Sul piano dei temi, poco o nulla è cambiato rispetto alle ultime campagne. Si parla di sanità, di trasporti, di ambiente, di autonomia. Ma il rischio concreto è che i programmi restino slogan e che a contare, ancora una volta, siano gli equilibri di potere. Eppure, la Valle d’Aosta avrebbe bisogno di risposte vere: ospedali che funzionino, collegamenti ferroviari degni di questo nome, una gestione turistica capace di valorizzare il territorio senza svenderlo. Invece, il dibattito resta ingessato, con i candidati impegnati più a difendere le loro posizioni che a proporre soluzioni. Persino la vicenda dei “candidati impresentabili” rischia di diventare un dettaglio nel tritacarne della politica valdostana, dove tutto viene assorbito e dimenticato in fretta.
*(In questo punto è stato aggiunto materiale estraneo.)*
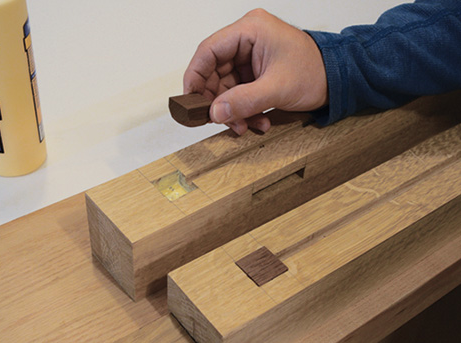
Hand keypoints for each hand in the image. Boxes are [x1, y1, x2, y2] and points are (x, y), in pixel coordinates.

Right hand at [184, 8, 327, 134]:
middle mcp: (247, 40)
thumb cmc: (316, 71)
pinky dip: (244, 110)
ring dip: (234, 110)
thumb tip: (215, 113)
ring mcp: (250, 57)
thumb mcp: (277, 88)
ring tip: (246, 125)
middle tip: (223, 121)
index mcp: (250, 30)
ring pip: (225, 87)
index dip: (195, 77)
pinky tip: (256, 121)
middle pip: (214, 72)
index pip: (208, 51)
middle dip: (219, 101)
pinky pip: (238, 93)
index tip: (190, 101)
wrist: (338, 79)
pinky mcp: (255, 72)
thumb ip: (244, 101)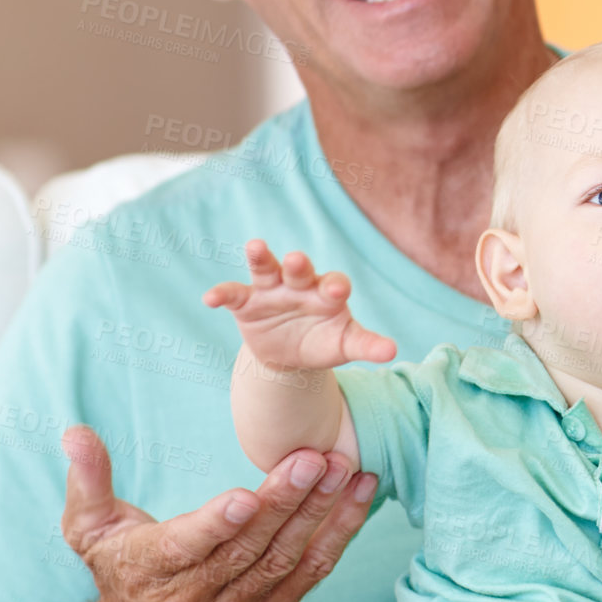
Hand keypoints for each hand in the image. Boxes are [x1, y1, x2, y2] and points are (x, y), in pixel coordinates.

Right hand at [60, 425, 376, 601]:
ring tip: (344, 470)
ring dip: (319, 515)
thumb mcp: (89, 532)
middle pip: (247, 549)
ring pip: (283, 562)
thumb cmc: (120, 579)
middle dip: (285, 502)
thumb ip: (88, 481)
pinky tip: (359, 498)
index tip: (244, 497)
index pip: (188, 548)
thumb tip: (75, 433)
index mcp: (151, 570)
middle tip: (315, 458)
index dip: (216, 524)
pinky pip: (309, 576)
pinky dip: (338, 537)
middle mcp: (196, 598)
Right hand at [203, 240, 395, 371]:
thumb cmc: (323, 341)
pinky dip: (221, 293)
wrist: (290, 355)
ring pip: (265, 267)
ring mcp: (271, 290)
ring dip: (260, 257)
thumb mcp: (345, 345)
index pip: (334, 283)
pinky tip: (209, 298)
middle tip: (297, 261)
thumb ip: (366, 345)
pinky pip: (232, 293)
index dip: (335, 286)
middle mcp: (299, 283)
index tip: (338, 290)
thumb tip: (392, 351)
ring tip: (254, 247)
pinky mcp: (246, 302)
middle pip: (299, 269)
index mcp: (327, 292)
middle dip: (298, 264)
Il 28 settembre sarà allora solo un primo atto. I valdostani depositeranno la loro scheda nell’urna, sapendo che il loro voto conterà, sì, ma non deciderà davvero chi governerà. Perché a decidere sarà il Consiglio, sarà la politica dei corridoi e delle trattative. E questo, più di tutto, rischia di allontanare i cittadini, di alimentare la sfiducia. Ma è così che funziona in Valle, ed è così che si prepara a funzionare ancora una volta. Le elezioni sono ufficialmente “aperte”, i candidati hanno riempito i manifesti e i comizi, ma il finale resta scritto a matita, pronto a essere cancellato e riscritto mille volte nelle settimane successive. E allora, davvero, l’unica certezza è che la Valle d’Aosta entra in questa campagna con un grande vuoto: quello di una guida chiara, di un progetto condiviso, di un nome capace di unire. Tutto il resto è nebbia che sale dalle montagne, e che avvolgerà ancora a lungo la politica valdostana.